#### Passage
╭──

Why the Tea Party is a Sucker for Charlatans, Ignoramuses, and Statists
Politics / US Politics Nov 24, 2010 - 06:41 AM GMTEllen Brown is a leftist. I have hammered away at this since October 8: 52 original criticisms, followed by 30 responses. Still, her followers could not believe it. They sent me outraged letters. Poor Max Keiser publicly challenged me to defend myself. How did I dare say such things about his favorite anti-FED expert?
On November 20, she pulled the rug out from under Mr. Keiser and all the rest of the Greenbackers. She published a glowing article on Bernanke, the Federal Reserve, and quantitative easing 2. This will save the economy, she said. The world should follow Bernanke's lead. Hard to believe that she wrote anything this preposterous? Writing preposterous things is her specialty, as I have been trying to show. Read about the "new, improved Ellen Brown" here.
For weeks, I kept saying she is a wolf in sheep's clothing. She is "putting the shuck on the rubes." Just three days after my final response to her 30 responses to my criticisms, she came clean. She wants a welfare State, and Bernanke is providing the free money. So, hooray for Bernanke!
For regular readers of my columns, this will not come as a shock. But her victims now must now face reality. They trusted her. She was the brilliant lawyer who was leading the charge against the forces of evil! They have now been sold out: lock, stock, and barrel.
Here is the problem. Well-meaning conservatives are unfamiliar with economic logic. They have no understanding of how the free market works. They think they are free market people, but they are ignorant. So, they are easily deceived by leftists and statists who come in the name of the free market, but who want votes to make the state bigger. They get sucked in by rhetoric. Some supposed conservative writer seems so sincere. He must be correct. He says he is in favor of America. He says he is for the little guy.

╰──

#### Actions to take
[A] Answer these about the Ellen Brown column:
(i) How many original criticisms of Ellen Brown did the author publish?
(ii) On what date did she publish her article on Bernanke?
(iii) What does the author say well-meaning conservatives are unfamiliar with?
[B] How would you sum up the Ellen Brown column in two sentences?
[C] Could you carry the Ellen Brown column on from its last sentence?
The taxonomy listing isn't needed for anything here.

Stored records
╭──

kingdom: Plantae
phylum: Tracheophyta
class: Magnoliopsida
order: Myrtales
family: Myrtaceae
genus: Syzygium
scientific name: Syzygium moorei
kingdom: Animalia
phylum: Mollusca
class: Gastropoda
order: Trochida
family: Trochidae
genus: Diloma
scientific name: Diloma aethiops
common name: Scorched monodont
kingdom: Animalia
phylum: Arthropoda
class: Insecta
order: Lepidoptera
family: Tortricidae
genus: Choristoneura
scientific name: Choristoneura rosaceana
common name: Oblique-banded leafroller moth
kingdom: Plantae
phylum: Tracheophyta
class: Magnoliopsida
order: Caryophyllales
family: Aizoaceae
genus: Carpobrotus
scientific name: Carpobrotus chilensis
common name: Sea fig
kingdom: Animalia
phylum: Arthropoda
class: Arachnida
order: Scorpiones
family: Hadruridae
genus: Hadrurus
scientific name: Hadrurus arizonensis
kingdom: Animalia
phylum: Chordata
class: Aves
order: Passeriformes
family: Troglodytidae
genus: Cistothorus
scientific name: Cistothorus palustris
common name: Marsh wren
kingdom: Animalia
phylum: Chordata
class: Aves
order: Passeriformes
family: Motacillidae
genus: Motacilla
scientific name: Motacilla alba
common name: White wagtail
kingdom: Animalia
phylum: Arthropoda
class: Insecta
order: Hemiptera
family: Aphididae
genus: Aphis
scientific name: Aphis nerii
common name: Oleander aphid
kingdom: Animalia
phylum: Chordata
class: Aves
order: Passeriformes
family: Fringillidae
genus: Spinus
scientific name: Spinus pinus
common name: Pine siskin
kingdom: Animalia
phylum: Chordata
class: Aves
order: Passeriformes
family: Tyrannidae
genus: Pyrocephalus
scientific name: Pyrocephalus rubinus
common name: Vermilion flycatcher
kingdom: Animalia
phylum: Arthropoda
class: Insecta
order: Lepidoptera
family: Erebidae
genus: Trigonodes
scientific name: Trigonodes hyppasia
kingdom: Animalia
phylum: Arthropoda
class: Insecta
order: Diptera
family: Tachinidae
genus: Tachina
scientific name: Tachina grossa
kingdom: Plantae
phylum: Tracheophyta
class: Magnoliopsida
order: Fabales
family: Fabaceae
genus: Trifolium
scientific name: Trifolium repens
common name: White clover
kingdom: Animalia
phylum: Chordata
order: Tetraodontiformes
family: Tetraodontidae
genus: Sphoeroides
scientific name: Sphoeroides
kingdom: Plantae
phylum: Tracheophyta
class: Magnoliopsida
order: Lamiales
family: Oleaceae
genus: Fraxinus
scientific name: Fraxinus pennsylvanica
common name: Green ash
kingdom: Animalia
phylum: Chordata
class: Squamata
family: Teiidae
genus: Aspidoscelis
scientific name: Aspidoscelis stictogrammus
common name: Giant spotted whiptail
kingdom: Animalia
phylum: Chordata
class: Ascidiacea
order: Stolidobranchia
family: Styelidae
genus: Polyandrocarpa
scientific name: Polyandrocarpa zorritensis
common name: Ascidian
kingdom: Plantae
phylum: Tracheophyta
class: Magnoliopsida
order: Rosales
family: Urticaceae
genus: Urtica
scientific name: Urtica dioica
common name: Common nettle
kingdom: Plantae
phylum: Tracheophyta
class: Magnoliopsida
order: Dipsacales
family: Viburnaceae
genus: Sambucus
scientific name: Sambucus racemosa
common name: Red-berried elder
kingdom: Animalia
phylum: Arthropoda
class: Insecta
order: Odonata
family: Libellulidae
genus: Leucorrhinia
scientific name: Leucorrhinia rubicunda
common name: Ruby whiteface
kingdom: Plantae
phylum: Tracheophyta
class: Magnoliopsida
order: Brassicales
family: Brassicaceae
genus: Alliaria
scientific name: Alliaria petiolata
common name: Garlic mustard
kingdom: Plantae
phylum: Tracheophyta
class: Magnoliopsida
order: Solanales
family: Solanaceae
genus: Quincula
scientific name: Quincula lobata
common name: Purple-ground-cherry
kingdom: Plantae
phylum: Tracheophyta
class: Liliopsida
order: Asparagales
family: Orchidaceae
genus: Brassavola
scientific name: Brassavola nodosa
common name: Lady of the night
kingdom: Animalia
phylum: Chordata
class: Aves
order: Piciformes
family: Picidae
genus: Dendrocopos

╰──

#### Answers to the exercise
[A]
(i) 52
(ii) November 20
(iii) Economic logic

[B] The author, who has called Ellen Brown a leftist since October 8, says she came clean on November 20 with a glowing article praising Bernanke, the Federal Reserve, and quantitative easing 2, selling out followers such as Max Keiser. He argues that well-meaning conservatives who don't understand economic logic are easily deceived by leftists and statists who invoke the free market but want a bigger state.

[C]
He may be an ignoramus. He may be a charlatan. He may be in way over his head. But his followers cannot see this, because they have no way to judge what he is saying. They are ignorant of the simplest principles of economic theory. They are easy prey.
One of the problems that faces every economist is that he discovers this sad fact early in his career: logical argumentation seems almost useless in persuading people of the falsehood of popular economic propositions. People are committed to a particular way of looking at the world, and this way is only rarely what the economist regards as the economic point of view.
MERCANTILISM LIVES!
This has been true from the beginning. If we date the advent of modern economics with the 18th century Scottish Enlightenment, meaning such figures as David Hume and especially Adam Smith, we discover that it took decades for intellectuals in the English-speaking world to become convinced of their basic argument, namely, that the mercantilist policies of the 17th century and the 18th century led to reduced economic growth.
The argument behind Adam Smith's Wealth of Nations is this: when an individual is allowed to pursue his own economic self-interest as he sees best, society prospers as a result. Smith argued that individual self-interest is legitimate, and that when the legal order allows each individual to pursue his self-interest, the increased productivity of his actions leads to greater wealth for everyone concerned.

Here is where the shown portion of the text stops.